Capita a volte, durante il corso della vita, di essere messi alla prova da eventi che ci travolgono con la forza di un uragano e di non riuscire a tenere nascoste le nostre fragilità. In Away, il penultimo album degli Okkervil River, Will Sheff ha raccontato la difficoltà di affrontare la perdita di una persona importante, il nonno a cui era più legato, il suo costante punto di riferimento. Dopo la catastrofe, l’esplorazione dei propri sentimenti e l’accettazione della solitudine, ad un certo punto arriva la consapevolezza che nessuna comfort zone ci potrà mai proteggere per sempre. Oggi le riflessioni di Away sembrano un ricordo lontano: Will Sheff ha girato l’angolo e ha trovato la pentola d’oro alla fine dell’arcobaleno.
Un nuovo amore o semplicemente una visione inedita e più aperta del mondo influenzano In The Rainbow Rain, una raccolta composta da ballate allegre che colpiscono per immediatezza e semplicità. Canzoni che a tratti sono persino fin troppo facili da leggere e da interpretare. Una svolta che, però, continua a poggiare su una solida struttura cantautoriale di stampo folk-rock e che per la prima volta dopo tanti dischi vede Will Sheff fare pace con se stesso e con le proprie insicurezze.
Ne è passato di tempo dalle storie nate e finite nella cittadina di Meriden nel New Hampshire, ma la costante emotiva degli Okkervil River non si è ancora estinta. La ricerca quasi spasmodica della perfezione continua a essere centrale, come se fosse impossibile non aspirare alla completezza e all’appagamento dei sensi. La matrice autobiografica rimane forte nel caso di Famous Tracheotomies, in cui Will Sheff ricorda il momento in cui da bambino venne operato alla gola come accadde in modo simile a Gary Coleman, Mary Wells e Dylan Thomas. La raccolta si apre in maniera inaspettata con un racconto che parla del labile confine tra forza e debolezza della condizione umana.
Meno smania e più tensione narrativa generano poi canzoni come Pulled Up the Ribbon, scritta tra le onde dell’oceano da un contemporaneo Robinson Crusoe o Don’t Move Back To LA che ha la firma di un pastore protestante pronto a condannare le città di oggi, le Sodoma e Gomorra da cui allontanarsi. Tra i brani emotivamente più coinvolgenti troviamo Love Somebody, quattro minuti di chitarre e di sintetici saliscendi che mettono in luce la saggezza maturata da Will Sheff nelle relazioni amorose e che può essere sintetizzata con la frase del ritornello “And if you’re gonna love somebody / You gotta lose some pride”.

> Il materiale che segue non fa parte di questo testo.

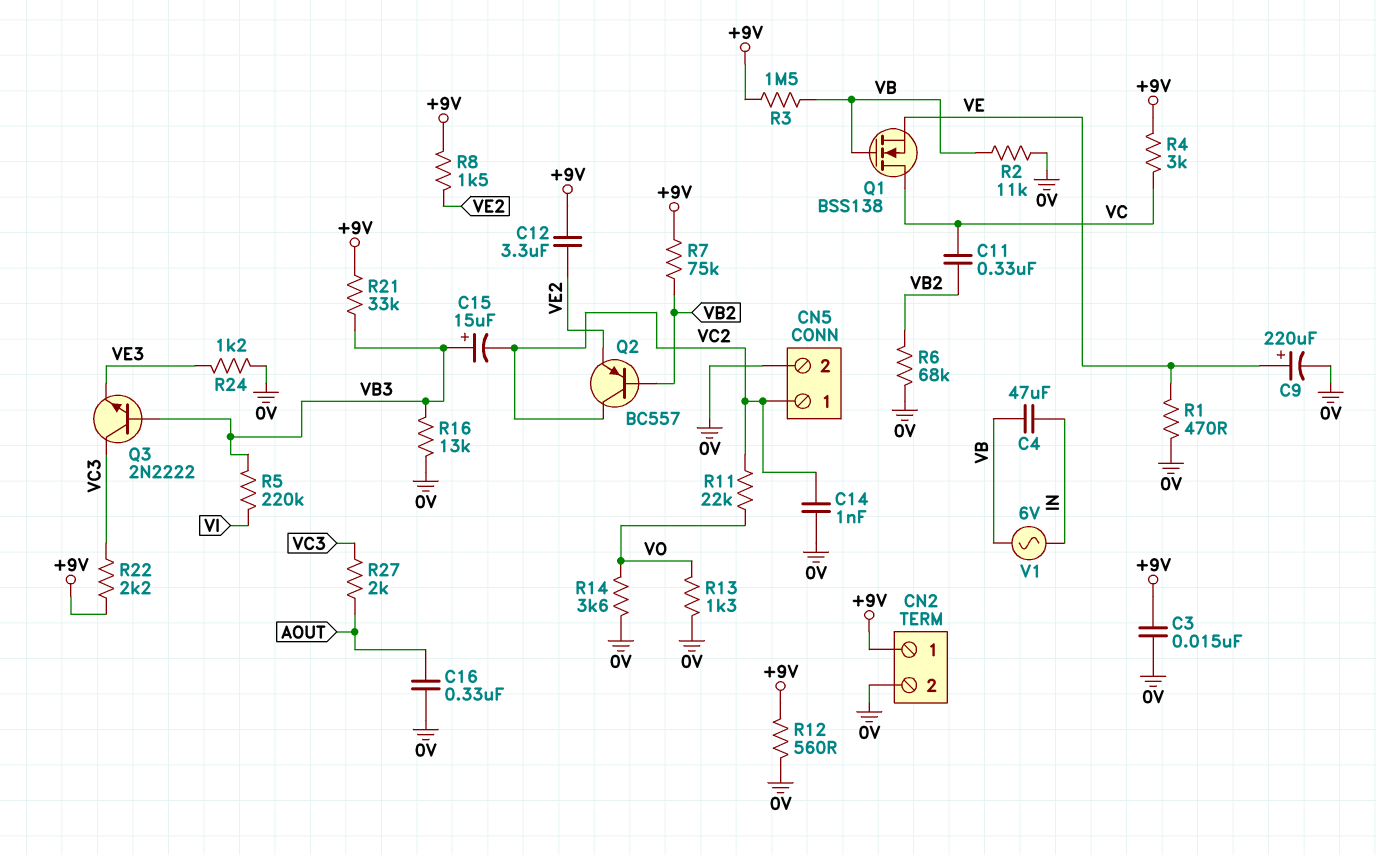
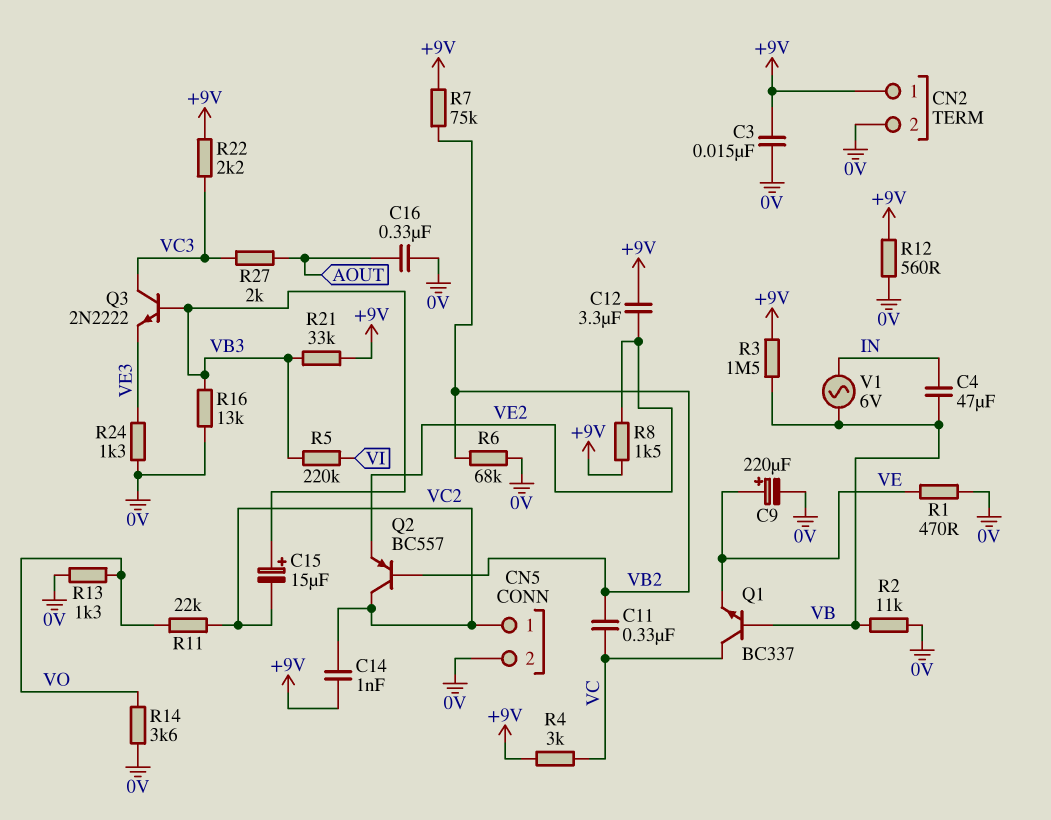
C14: 1nF (0V, VC2) -> 1nF (+9V, VC2)
Q1: NMOS BSS138 (G VB, D VC, S VE) -> NPN BC337 (B VB, C VC, E VE)
R24: 1.2k (0V, VE3) -> 1.3k (0V, VE3)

In The Rainbow Rain è un disco godibile, fatto per le giornate di primavera e le pedalate veloci sotto tappeti di stelle, ma manca sia di inventiva che di efficacia. Canzoni come For Real o Song About a Star erano capaci di smuovere ben altro, un mondo fatto di amori immaginati e spezzati, ancora da scrivere, sperati, sussurati di notte ed esplosi nella totale indifferenza di tutti all’alba. Forse semplicemente preferivamo perderci tra le sfumature.